### Goal of the exercise:
Output every line of all the records below as a numbered list, skipping any blank lines.

(The records begins)

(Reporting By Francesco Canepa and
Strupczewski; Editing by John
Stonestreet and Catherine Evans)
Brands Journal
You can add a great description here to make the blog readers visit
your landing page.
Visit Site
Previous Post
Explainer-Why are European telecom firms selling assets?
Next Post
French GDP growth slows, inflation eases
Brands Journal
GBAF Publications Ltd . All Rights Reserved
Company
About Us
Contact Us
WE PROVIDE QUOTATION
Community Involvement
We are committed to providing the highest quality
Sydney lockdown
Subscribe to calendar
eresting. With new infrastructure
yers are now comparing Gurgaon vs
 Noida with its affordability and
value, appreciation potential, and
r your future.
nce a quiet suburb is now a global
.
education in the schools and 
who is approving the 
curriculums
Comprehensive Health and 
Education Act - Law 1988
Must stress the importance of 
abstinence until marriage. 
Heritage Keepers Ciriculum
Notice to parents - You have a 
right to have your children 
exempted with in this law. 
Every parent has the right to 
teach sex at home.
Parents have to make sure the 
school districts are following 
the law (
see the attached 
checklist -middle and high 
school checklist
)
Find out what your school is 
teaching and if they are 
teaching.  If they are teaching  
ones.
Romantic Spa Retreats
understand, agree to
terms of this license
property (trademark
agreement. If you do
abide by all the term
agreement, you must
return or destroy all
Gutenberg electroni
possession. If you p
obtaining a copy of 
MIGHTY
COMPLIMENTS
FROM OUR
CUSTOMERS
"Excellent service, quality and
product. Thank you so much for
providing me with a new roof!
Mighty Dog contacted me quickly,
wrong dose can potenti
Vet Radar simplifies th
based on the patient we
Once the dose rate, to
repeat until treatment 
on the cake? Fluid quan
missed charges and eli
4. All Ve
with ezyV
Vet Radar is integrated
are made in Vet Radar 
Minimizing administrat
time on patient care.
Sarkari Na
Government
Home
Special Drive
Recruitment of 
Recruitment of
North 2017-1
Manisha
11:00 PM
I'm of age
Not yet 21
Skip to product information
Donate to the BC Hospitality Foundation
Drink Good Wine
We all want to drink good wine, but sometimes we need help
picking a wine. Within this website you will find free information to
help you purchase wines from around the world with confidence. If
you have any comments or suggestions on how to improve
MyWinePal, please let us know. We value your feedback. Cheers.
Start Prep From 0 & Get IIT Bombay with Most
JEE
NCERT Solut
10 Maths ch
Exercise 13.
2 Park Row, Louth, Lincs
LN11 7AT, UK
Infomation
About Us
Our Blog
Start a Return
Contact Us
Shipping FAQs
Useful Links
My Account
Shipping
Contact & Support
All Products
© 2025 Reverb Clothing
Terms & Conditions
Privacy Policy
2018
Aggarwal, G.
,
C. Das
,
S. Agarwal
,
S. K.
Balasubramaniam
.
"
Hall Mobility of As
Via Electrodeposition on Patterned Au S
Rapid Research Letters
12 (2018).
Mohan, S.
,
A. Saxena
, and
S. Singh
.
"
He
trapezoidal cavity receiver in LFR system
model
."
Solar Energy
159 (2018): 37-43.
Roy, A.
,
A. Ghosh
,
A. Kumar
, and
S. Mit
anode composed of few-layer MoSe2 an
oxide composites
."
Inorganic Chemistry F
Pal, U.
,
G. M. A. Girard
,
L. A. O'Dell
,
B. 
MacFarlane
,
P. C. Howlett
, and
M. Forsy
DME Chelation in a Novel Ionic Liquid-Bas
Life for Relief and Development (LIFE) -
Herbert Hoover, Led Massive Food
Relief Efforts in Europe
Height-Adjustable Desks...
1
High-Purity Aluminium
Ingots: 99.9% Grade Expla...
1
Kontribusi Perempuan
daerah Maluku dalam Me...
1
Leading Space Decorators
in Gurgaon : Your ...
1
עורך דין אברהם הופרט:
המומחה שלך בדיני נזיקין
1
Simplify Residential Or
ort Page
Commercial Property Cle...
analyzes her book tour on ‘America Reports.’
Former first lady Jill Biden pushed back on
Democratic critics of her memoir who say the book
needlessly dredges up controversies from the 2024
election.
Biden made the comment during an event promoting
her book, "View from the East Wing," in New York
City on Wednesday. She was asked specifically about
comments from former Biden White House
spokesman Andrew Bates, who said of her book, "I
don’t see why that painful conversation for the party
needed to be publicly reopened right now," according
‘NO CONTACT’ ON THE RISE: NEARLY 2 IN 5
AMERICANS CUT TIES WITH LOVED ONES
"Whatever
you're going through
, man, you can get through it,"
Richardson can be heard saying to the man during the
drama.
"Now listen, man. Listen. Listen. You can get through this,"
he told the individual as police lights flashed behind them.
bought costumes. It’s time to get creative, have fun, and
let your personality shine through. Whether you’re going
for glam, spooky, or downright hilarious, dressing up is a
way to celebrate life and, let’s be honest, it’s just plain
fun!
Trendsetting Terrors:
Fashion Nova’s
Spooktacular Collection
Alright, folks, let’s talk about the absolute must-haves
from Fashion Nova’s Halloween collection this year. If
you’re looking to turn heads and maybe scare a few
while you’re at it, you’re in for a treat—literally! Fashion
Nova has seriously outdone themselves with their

(The records ends)

### Result for this task:
1. (Reporting By Francesco Canepa and
2. Strupczewski; Editing by John
3. Stonestreet and Catherine Evans)
4. Brands Journal
5. You can add a great description here to make the blog readers visit
6. your landing page.
7. Visit Site
8. Previous Post
9. Explainer-Why are European telecom firms selling assets?
10. Next Post
11. French GDP growth slows, inflation eases
12. Brands Journal
13. GBAF Publications Ltd . All Rights Reserved
14. Company
15. About Us
16. Contact Us
17. WE PROVIDE QUOTATION
18. Community Involvement
19. We are committed to providing the highest quality
20. Sydney lockdown
21. Subscribe to calendar
22. eresting. With new infrastructure
23. yers are now comparing Gurgaon vs
24.  Noida with its affordability and
25. value, appreciation potential, and
26. r your future.
27. nce a quiet suburb is now a global
28. .
29. education in the schools and 
30. who is approving the 
31. curriculums
32. Comprehensive Health and 
33. Education Act - Law 1988
34. Must stress the importance of 
35. abstinence until marriage. 
36. Heritage Keepers Ciriculum
37. Notice to parents - You have a 
38. right to have your children 
39. exempted with in this law. 
40. Every parent has the right to 
41. teach sex at home.
42. Parents have to make sure the 
43. school districts are following 
44. the law (
45. see the attached 
46. checklist -middle and high 
47. school checklist
48. )
49. Find out what your school is 
50. teaching and if they are 
51. teaching.  If they are teaching  
52. ones.
53. Romantic Spa Retreats
54. understand, agree to
55. terms of this license
56. property (trademark
57. agreement. If you do
58. abide by all the term
59. agreement, you must
60. return or destroy all
61. Gutenberg electroni
62. possession. If you p
63. obtaining a copy of 
64. MIGHTY
65. COMPLIMENTS
66. FROM OUR
67. CUSTOMERS
68. "Excellent service, quality and
69. product. Thank you so much for
70. providing me with a new roof!
71. Mighty Dog contacted me quickly,
72. wrong dose can potenti
73. Vet Radar simplifies th
74. based on the patient we
75. Once the dose rate, to
76. repeat until treatment 
77. on the cake? Fluid quan
78. missed charges and eli
79. 4. All Ve
80. with ezyV
81. Vet Radar is integrated
82. are made in Vet Radar 
83. Minimizing administrat
84. time on patient care.
85. Sarkari Na
86. Government
87. Home
88. Special Drive
89. Recruitment of 
90. Recruitment of
91. North 2017-1
92. Manisha
93. 11:00 PM
94. I'm of age
95. Not yet 21
96. Skip to product information
97. Donate to the BC Hospitality Foundation
98. Drink Good Wine
99. We all want to drink good wine, but sometimes we need help
100. picking a wine. Within this website you will find free information to
101. help you purchase wines from around the world with confidence. If
102. you have any comments or suggestions on how to improve
103. MyWinePal, please let us know. We value your feedback. Cheers.
104. Start Prep From 0 & Get IIT Bombay with Most
105. JEE
106. NCERT Solut
107. 10 Maths ch
108. Exercise 13.
109. 2 Park Row, Louth, Lincs
110. LN11 7AT, UK
111. Infomation
112. About Us
113. Our Blog
114. Start a Return
115. Contact Us
116. Shipping FAQs
117. Useful Links
118. My Account
119. Shipping
120. Contact & Support
121. All Products
122. © 2025 Reverb Clothing
123. Terms & Conditions
124. Privacy Policy
125. 2018
126. Aggarwal, G.
127. ,
128. C. Das
129. ,
130. S. Agarwal
131. ,
132. S. K.
133. Balasubramaniam
134. .
135. "
136. Hall Mobility of As
137. Via Electrodeposition on Patterned Au S
138. Rapid Research Letters
139. 12 (2018).
140. Mohan, S.
141. ,
142. A. Saxena
143. , and
144. S. Singh
145. .
146. "
147. He
148. trapezoidal cavity receiver in LFR system
149. model
150. ."
151. Solar Energy
152. 159 (2018): 37-43.
153. Roy, A.
154. ,
155. A. Ghosh
156. ,
157. A. Kumar
158. , and
159. S. Mit
160. anode composed of few-layer MoSe2 an
161. oxide composites
162. ."
163. Inorganic Chemistry F
164. Pal, U.
165. ,
166. G. M. A. Girard
167. ,
168. L. A. O'Dell
169. ,
170. B. 
171. MacFarlane
172. ,
173. P. C. Howlett
174. , and
175. M. Forsy
176. DME Chelation in a Novel Ionic Liquid-Bas
177. Life for Relief and Development (LIFE) -
178. Herbert Hoover, Led Massive Food
179. Relief Efforts in Europe
180. Height-Adjustable Desks...
181. 1
182. High-Purity Aluminium
183. Ingots: 99.9% Grade Expla...
184. 1
185. Kontribusi Perempuan
186. daerah Maluku dalam Me...
187. 1
188. Leading Space Decorators
189. in Gurgaon : Your ...
190. 1
191. עורך דין אברהם הופרט:
192. המומחה שלך בדיני נזיקין
193. 1
194. Simplify Residential Or
195. ort Page
196. Commercial Property Cle...
197. analyzes her book tour on ‘America Reports.’
198. Former first lady Jill Biden pushed back on
199. Democratic critics of her memoir who say the book
200. needlessly dredges up controversies from the 2024
201. election.
202. Biden made the comment during an event promoting
203. her book, "View from the East Wing," in New York
204. City on Wednesday. She was asked specifically about
205. comments from former Biden White House
206. spokesman Andrew Bates, who said of her book, "I
207. don’t see why that painful conversation for the party
208. needed to be publicly reopened right now," according
209. ‘NO CONTACT’ ON THE RISE: NEARLY 2 IN 5
210. AMERICANS CUT TIES WITH LOVED ONES
211. "Whatever
212. you're going through
213. , man, you can get through it,"
214. Richardson can be heard saying to the man during the
215. drama.
216. "Now listen, man. Listen. Listen. You can get through this,"
217. he told the individual as police lights flashed behind them.
218. bought costumes. It’s time to get creative, have fun, and
219. let your personality shine through. Whether you’re going
220. for glam, spooky, or downright hilarious, dressing up is a
221. way to celebrate life and, let’s be honest, it’s just plain
222. fun!
223. Trendsetting Terrors:
224. Fashion Nova’s
225. Spooktacular Collection
226. Alright, folks, let’s talk about the absolute must-haves
227. from Fashion Nova’s Halloween collection this year. If
228. you’re looking to turn heads and maybe scare a few
229. while you’re at it, you’re in for a treat—literally! Fashion
230. Nova has seriously outdone themselves with their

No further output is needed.